Three years have passed since Meridian residents first heard rumblings that a new WinCo might be built in their city. And three years later, it’s still facing opposition.
Last week, four neighbors of Linder Village — a project that would include the WinCo, plus office and restaurant space at the intersection of Linder Road and Chinden Boulevard — submitted a legal challenge to the city. They argued that the City Council did not follow proper procedure when it approved the project in January. They are asking the court to force the city to redo the public hearing and approval process.
Sally Reynolds, one of the four, said she hopes that the challenge will lead the city to shift the balance of power away from developers and give more voice to residents during public hearings.
Reynolds understands that the WinCo is going in, but she thinks that it could be better if the council had insisted on provisions neighbors sought to alleviate traffic and improve safety.
“We want to see this go in, but we want to see the process be better for every single public hearing,” she said in a phone interview.
WinCo has faced several setbacks to opening a Meridian location. In 2016, Meridian was first told it would get a new WinCo near Interstate 84’s Eagle Road interchange in South Meridian. That developer never followed through.
Then in 2017, the developer of Linder Village said the project would include a WinCo. Af first, the City Council denied the project. In January 2019, the council changed directions and approved it after a lengthy public hearing.
That was a victory for the developer, Boise-based DMG Real Estate Partners, founded by David McKinney. And then it wasn’t.
In March, nearby residents asked the council to reconsider its approval. The council declined to hold another hearing on the project. They then decided to file the petition for legal review, which if granted, would force a do-over of the approval process.
“What I’d like to see changed is that the applicant and public be given the opportunity to answer any questions that the council has,” Reynolds said. She felt that when members of the public cited statistics or information, the council relied on the developer, or project applicant, to verify the information, rather than confirming with the resident who had presented.

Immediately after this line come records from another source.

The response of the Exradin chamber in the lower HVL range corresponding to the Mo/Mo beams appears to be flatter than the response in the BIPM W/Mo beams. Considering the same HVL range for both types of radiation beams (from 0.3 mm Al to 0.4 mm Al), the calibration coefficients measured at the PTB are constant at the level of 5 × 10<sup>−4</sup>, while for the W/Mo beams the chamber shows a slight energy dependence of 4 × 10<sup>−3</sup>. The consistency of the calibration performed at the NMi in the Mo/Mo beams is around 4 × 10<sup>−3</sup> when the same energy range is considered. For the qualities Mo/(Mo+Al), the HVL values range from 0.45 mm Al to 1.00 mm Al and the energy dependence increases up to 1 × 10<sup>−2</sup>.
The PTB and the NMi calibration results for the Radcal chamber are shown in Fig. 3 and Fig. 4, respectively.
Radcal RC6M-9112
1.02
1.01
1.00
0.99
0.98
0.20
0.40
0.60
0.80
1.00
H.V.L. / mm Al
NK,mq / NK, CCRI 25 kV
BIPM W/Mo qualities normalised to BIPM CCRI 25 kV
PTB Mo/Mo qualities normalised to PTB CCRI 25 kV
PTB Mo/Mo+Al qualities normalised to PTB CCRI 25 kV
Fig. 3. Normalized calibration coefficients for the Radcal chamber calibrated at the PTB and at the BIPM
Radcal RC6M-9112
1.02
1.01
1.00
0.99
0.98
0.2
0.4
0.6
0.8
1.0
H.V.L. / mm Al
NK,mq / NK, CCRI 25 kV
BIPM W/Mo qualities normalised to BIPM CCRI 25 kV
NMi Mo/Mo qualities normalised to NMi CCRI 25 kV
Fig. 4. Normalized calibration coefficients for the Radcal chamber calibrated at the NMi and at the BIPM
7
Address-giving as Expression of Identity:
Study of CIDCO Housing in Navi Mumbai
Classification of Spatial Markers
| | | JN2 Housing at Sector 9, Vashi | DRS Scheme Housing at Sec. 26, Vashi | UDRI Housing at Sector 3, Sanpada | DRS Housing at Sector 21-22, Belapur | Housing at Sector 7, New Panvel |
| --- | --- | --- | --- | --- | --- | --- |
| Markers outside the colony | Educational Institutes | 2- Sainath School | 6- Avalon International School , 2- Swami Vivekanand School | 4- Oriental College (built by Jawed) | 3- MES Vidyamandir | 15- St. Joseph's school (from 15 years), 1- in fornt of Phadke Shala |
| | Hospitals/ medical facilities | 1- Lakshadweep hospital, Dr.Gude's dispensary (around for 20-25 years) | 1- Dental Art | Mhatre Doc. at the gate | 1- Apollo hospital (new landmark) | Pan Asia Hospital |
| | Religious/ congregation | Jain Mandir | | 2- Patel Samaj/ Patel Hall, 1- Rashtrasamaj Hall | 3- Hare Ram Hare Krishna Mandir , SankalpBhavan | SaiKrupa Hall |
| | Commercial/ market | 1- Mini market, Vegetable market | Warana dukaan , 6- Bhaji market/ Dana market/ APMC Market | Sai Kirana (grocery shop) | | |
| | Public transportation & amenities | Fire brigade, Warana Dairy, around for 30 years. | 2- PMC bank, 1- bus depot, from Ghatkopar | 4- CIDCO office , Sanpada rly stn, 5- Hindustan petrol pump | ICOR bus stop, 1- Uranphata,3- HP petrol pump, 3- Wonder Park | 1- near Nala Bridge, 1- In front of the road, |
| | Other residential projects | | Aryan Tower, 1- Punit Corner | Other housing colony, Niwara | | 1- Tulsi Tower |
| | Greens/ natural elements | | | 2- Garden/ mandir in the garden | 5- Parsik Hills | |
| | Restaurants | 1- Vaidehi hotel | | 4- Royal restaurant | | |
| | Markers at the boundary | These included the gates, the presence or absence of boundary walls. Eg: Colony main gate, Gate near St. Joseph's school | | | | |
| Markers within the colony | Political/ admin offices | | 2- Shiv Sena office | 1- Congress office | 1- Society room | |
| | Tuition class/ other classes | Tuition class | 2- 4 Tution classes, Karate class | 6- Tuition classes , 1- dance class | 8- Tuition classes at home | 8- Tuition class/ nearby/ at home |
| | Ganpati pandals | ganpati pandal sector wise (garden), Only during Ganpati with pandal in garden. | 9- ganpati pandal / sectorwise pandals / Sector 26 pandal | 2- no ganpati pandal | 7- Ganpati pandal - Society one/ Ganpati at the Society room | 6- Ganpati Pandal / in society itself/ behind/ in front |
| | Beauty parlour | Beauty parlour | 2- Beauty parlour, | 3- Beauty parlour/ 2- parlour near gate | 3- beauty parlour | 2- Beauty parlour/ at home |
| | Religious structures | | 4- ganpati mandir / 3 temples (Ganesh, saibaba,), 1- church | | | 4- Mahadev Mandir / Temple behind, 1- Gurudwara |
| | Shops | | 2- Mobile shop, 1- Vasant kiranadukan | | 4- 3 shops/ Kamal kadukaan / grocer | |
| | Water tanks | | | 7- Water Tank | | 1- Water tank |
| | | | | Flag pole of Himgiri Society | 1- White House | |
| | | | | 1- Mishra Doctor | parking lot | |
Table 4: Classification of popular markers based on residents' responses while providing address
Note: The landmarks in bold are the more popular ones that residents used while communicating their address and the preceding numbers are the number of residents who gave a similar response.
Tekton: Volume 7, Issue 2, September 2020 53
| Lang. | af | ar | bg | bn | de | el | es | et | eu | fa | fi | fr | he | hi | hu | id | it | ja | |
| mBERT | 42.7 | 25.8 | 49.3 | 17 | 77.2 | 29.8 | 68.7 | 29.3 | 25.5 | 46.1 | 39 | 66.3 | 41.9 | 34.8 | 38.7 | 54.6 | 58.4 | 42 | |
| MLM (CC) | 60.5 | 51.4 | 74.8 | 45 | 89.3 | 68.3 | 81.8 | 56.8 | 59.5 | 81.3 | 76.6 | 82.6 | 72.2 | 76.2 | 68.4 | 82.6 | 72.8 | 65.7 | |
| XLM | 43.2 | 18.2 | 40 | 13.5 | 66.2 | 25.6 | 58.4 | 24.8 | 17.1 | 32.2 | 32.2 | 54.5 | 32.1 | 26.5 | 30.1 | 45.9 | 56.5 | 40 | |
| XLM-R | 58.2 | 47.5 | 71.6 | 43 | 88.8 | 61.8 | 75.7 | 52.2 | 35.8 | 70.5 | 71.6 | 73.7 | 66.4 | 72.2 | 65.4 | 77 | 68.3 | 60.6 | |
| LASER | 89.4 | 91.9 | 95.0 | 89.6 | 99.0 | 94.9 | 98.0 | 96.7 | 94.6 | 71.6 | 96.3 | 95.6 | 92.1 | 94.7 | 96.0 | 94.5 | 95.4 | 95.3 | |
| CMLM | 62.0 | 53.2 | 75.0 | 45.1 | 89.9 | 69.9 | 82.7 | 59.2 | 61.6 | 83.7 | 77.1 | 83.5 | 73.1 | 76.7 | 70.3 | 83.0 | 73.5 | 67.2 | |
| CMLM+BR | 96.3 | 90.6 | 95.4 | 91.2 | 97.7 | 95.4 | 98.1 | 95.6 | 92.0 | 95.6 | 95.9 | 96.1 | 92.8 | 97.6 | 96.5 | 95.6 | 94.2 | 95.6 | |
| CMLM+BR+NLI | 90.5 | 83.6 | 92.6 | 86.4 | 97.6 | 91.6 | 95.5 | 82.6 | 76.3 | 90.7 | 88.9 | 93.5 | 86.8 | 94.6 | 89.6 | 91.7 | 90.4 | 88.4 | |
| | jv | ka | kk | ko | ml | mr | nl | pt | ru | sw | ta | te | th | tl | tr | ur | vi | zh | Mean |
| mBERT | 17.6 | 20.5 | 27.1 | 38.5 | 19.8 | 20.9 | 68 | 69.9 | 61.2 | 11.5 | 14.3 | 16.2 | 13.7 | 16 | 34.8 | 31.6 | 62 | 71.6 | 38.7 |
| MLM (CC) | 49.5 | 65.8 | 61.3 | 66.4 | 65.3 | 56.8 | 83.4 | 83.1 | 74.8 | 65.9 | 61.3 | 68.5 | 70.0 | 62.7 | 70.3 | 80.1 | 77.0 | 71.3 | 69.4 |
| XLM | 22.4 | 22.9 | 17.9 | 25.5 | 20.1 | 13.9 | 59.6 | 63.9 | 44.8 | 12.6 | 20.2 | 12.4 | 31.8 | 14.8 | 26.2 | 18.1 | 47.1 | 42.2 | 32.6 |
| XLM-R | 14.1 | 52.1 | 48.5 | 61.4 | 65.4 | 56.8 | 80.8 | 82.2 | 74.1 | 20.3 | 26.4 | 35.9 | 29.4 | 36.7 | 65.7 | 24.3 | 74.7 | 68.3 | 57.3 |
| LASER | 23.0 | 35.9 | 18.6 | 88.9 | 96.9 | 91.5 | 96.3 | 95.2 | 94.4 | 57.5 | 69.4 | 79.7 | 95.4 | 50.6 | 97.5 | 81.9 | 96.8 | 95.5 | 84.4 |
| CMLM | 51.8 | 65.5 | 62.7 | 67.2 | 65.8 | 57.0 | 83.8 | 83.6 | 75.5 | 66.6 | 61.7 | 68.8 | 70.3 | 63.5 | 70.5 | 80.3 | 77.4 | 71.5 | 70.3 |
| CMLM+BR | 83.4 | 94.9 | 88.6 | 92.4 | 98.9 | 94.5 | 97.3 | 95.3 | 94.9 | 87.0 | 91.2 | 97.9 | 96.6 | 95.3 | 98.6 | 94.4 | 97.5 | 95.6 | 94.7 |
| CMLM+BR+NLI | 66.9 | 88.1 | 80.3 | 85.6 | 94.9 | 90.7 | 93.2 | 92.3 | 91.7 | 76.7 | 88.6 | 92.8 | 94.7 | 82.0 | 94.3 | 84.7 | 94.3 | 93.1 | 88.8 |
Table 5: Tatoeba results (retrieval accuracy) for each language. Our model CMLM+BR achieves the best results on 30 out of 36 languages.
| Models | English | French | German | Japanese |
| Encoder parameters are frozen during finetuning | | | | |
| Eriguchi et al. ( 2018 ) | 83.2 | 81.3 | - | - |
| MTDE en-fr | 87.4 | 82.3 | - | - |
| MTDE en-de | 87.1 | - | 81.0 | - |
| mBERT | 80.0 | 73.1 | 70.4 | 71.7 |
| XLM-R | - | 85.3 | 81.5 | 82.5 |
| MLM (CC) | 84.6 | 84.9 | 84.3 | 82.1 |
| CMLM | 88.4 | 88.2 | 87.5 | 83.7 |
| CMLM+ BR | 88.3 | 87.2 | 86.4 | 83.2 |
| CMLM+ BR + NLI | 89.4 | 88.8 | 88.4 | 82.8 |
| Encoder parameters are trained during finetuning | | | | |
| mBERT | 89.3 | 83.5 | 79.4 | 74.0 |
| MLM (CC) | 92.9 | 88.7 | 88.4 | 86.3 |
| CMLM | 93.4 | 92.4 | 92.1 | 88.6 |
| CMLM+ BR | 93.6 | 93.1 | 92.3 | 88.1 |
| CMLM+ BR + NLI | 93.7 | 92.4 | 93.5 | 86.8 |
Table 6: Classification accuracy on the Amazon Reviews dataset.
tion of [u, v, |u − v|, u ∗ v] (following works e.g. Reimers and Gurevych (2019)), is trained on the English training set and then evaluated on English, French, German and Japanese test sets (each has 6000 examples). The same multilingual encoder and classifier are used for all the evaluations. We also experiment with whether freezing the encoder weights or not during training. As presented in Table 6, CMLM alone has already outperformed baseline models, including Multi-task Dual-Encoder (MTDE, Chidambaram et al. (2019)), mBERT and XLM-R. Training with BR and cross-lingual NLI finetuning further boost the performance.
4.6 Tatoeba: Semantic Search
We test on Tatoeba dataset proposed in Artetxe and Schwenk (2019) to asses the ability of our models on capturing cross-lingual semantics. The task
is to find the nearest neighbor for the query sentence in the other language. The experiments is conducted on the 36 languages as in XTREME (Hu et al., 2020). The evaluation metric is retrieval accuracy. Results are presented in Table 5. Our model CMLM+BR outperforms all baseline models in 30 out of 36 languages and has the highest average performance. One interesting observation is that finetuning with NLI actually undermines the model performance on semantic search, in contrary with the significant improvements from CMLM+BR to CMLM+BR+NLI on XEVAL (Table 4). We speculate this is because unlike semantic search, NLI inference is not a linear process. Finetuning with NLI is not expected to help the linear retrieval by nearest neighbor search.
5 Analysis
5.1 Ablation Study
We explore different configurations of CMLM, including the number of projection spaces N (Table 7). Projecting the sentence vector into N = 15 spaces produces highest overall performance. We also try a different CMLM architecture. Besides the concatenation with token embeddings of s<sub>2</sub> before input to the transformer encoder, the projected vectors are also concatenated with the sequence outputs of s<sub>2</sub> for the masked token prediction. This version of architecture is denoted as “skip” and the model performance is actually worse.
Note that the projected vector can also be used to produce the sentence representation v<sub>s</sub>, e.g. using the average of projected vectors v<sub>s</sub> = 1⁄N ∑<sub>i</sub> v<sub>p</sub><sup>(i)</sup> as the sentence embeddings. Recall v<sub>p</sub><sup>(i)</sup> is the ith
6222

Reynolds would also like council to make more complete motions that encompass all that was discussed during the hearing process. For example, Reynolds said,the council might agree during their discussions that a project should include crosswalks. But a developer is not legally obligated to provide the crosswalks unless the council passes a specific motion to require them.
Reynolds would like to see the project include more crosswalks to increase safety, and for deliveries to WinCo to be limited to 6 a.m. to 11 p.m.
The developer, Dave McKinney, said he and WinCo have mitigated many of those concerns.
He said his lawyers have advised his company to intervene in the case, which would allow them to provide their own evidence and arguments backing the council’s approval.
“We are confident that the city and ACHD did what they were supposed to do,” he said.
Going forward with the case, the city must now provide records of the public hearing to the court. A judge will make a decision about whether the council followed proper procedures.
“We certainly believe we did follow the legal process,” Meridian City Attorney Bill Nary said in a phone interview. “We will be responding to the case.”
Nary said that the Linder Village development is allowed to move forward while the court considers the case. He estimates that the court could take six months to make a decision about the residents’ petition.
McKinney is still moving forward on the project and sticking to his time line. He aims to start construction next February or March. WinCo hopes to open by Thanksgiving 2020.
“We’re full steam ahead,” he said.
Other residents have tried to reverse Meridian City Council decisions via the courts. Just a month ago, opponents of a soon-to-be-built Costco at the southwest corner of Chinden Boulevard and Ten Mile Road had their own legal challenge shut down in court.
Andrea Carroll, the lawyer who represented the Costco opponents, is also representing the neighbors of the future WinCo. They include David McKinney (separate from the developer), Sally Reynolds, David Eastman and Tony Brownlee, who live south of the future development.
The Meridian Press first reported that the judicial petition had been filed.